June 2007

In This Issue


Tourism Companies Join Forces with Local Communities to Preserve Premier African Wildlife Area

The Okavango Delta in Botswana boasts some of the most magnificent game viewing in Africa. These attractions draw a lucrative tourism industry, mostly in exclusive hunting and photo safaris, as Botswana has adopted a ‘high-cost, low-volume’ tourism approach. Tourism from the Ngamiland district, one of the most popular safari destinations, brings important revenue to the country: over $200 million a year.

 

 

 

 

 

 

 

The Okavango wetlands, the largest Ramsar site in the world, also provide important natural resources and ecological services to an estimated 120,000 people living in local communities, who rely on the wetland’s resources as part of their household economy.

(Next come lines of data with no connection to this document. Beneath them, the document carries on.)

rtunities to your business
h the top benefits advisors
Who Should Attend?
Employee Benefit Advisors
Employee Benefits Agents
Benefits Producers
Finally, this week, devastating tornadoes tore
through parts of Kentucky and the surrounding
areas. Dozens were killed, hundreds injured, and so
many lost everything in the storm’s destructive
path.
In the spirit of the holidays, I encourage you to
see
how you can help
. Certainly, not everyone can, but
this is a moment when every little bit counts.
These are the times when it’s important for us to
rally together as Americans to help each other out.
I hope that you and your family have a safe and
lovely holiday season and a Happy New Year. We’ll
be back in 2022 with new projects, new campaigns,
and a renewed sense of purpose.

About 47 percent of communities living in and around the Delta officially live below the $2-a-day poverty line, although goods and services from the wetlands can contribute as much as $1,200 annually to household economies.

Degradation of the wetlands, through unsustainable development of tourist infrastructure or overuse of veldt products, would therefore have severe negative implications for community welfare, as well as for the tourism industry and regional biodiversity. In response to this situation, the GEF and United Nations Development Programme have launched the Building Local Capacity for Conservation and Sustainable Use of Biodiversity in the Okavango Delta project (also known as Botswana Wetlands) to secure the long-term biological diversity of Botswana’s wetlands. The project seeks to balance competing uses of land, water, and other wetland resources, while providing for biodiversity conservation objectives.

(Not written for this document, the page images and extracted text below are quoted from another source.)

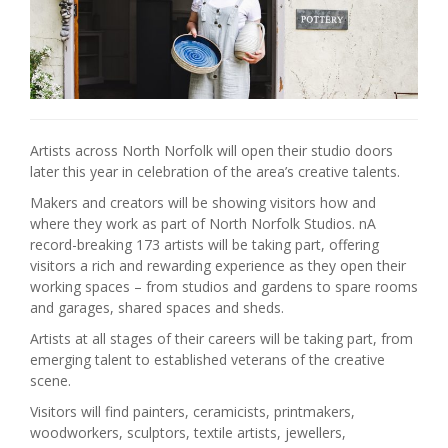
Artists across North Norfolk will open their studio doors
later this year in celebration of the area’s creative talents.
Makers and creators will be showing visitors how and
where they work as part of North Norfolk Studios. nA
record-breaking 173 artists will be taking part, offering
visitors a rich and rewarding experience as they open their
working spaces – from studios and gardens to spare rooms
and garages, shared spaces and sheds.
Artists at all stages of their careers will be taking part, from
emerging talent to established veterans of the creative
scene.
Visitors will find painters, ceramicists, printmakers,
woodworkers, sculptors, textile artists, jewellers,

The project is bringing rural communities and tourism operators together to create community and private sector-based management models for the Okavango Delta ecosystems. It is working with established tourism operators in the region, locally-based private sector tourism partners (community lodges, fishing groups and craft producers), community groups, industry associations (including those for fishermen, wildlife management, hotels, and tourism), craft cooperatives, environmental nongovernmental organizations (NGOs), and the Tribal Land Board and District Councils, who reinvest tourism resource royalties in human development projects. It is establishing communications channels for a two-way flow of biodiversity information between stakeholders.

In areas where tourism activities clash with local veldt resource harvesting needs, the project will encourage participatory management and appoint an arbitrator to deal with conflicts. The project will also encourage the tourism industry to re-invest in wetland biodiversity and introduce biodiversity-friendly management into both sport and commercial fishing.

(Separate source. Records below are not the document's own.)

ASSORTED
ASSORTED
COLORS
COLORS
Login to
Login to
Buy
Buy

In the water sector, a vital concern, the project will develop hydrological models, including biodiversity parameters for the Okavango Delta, and strengthen institutional capacity to regulate water resources harvesting. It will also establish a wetlands monitoring and risk analysis system.

Working with conservation NGOs, including the World Conservation Union and the Kalahari Conservation Society, the project will identify gaps in the protected area system and integrate national Important Bird Area (IBA) networks into the national protected area network, thus, contributing to a consolidated, cohesive and sustainable protected area system throughout the Okavango Delta and helping strengthen the protected areas system throughout Africa.

All of the elements of the project together will help preserve one of Africa’s finest wildlife areas.